Another good indicator of the tech comeback is the tech-heavy Nasdaq.

"The Nasdaq, which is the best indicator of a growth market, is up almost 30% this year," Falkowsky said.

"We are showing about a $680 million public market financing activity in 2013 across the primary sectors of technology and IT, clean tech and also the life sciences sector," said Bill Tam, CEO of the BC Technology Industry Association.

"That's just in B.C."

A tech comeback on the heels of mining's decline is a movie B.C. has seen before, according to Harry Jaako, president of Vancouver venture capital firm Discovery Capital. In 2001, half of the $2 billion raised on the Canadian Venture Exchange (now the TSX Venture Exchange) went to junior technology companies.

"Mining was dead then, too," Jaako said.

But he added that, this time around, other sectors are also lacklustre. "Fixed income returns are terrible, derivatives suffer from a lack of interest rate volatility, bond markets are unattractive, energy prices are flat, housing is perhaps overvalued – which holds back new development – so what investment sector is left? Technology."

Renewed interest in "knowledge-based" industries – health care, biotechnology, clean tech and information and communication technology – has been fuelling mergers, acquisitions and initial public offerings.

One local example is Aquinox Pharmaceuticals Inc., which raised $18 million in April 2013 and at the end of January filed a prospectus to list on the Nasdaq.

The last B.C. biotech to list on the Nasdaq was OncoGenex Pharmaceutials Inc. (OGXI) in 2008. (Tekmira Pharmaceuticals Corp. [TSX:TKM] listed on the Nasdaq in 2010 but had been on the TSX since 2007.)

In mid-2013, UrtheCast Corp. (TSX:UR) – which recently put two high-definition Earth observation cameras on the International Space Station – went public through a reverse takeover valued at more than $46 million.
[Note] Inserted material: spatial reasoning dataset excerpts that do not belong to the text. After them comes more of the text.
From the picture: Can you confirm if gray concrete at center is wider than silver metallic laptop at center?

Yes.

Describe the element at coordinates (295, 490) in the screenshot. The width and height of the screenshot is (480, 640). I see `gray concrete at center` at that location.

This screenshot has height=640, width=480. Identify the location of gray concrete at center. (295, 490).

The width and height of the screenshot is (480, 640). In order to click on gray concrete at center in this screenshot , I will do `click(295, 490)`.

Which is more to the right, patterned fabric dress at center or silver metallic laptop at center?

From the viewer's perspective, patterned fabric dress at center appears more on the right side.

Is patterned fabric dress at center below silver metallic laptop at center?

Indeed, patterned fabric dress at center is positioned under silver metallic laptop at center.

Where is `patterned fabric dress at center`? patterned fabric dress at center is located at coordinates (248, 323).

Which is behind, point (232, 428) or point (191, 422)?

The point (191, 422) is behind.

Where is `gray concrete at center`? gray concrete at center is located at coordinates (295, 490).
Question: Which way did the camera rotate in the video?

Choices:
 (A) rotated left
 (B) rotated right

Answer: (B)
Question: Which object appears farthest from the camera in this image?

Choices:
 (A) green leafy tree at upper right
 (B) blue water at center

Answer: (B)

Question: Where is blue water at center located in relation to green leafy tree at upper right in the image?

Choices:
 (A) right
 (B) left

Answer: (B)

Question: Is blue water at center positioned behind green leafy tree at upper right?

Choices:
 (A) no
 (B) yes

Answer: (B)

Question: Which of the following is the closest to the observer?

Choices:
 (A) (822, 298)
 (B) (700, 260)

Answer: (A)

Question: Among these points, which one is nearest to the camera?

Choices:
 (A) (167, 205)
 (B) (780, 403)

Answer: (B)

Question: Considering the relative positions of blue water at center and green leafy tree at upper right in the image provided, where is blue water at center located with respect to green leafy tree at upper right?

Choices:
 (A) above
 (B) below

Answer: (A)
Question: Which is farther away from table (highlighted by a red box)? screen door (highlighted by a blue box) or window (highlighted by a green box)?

Around the same time, European entertainment giant RTL Group bought a 51% stake in Vancouver's BroadbandTV for $36 million, and in August 2013, HootSuite raised $165 million in series B financing. •

Increased liquidity has resulted in a flurry of acquisitions of and by B.C. technology companies. In January alone, there were several acquisitions:

  • Burnaby's Digital Payment Technologies was acquired by T2 Systems for close to $30 million;
  • Sierra Wireless (TSX:SW) acquired In Motion for US$21 million;
  • HootSuite acquired uberVU (amount undisclosed);
  • Vancouver's IQmetrix acquired Web Werkz (amount undisclosed);
  • Vancouver's Gauge Mobile was acquired by Toronto's Juice Mobile (amount
    undisclosed); and
  • Richmond's Transoft Solutions Inc. acquired Simtra AeroTech AB.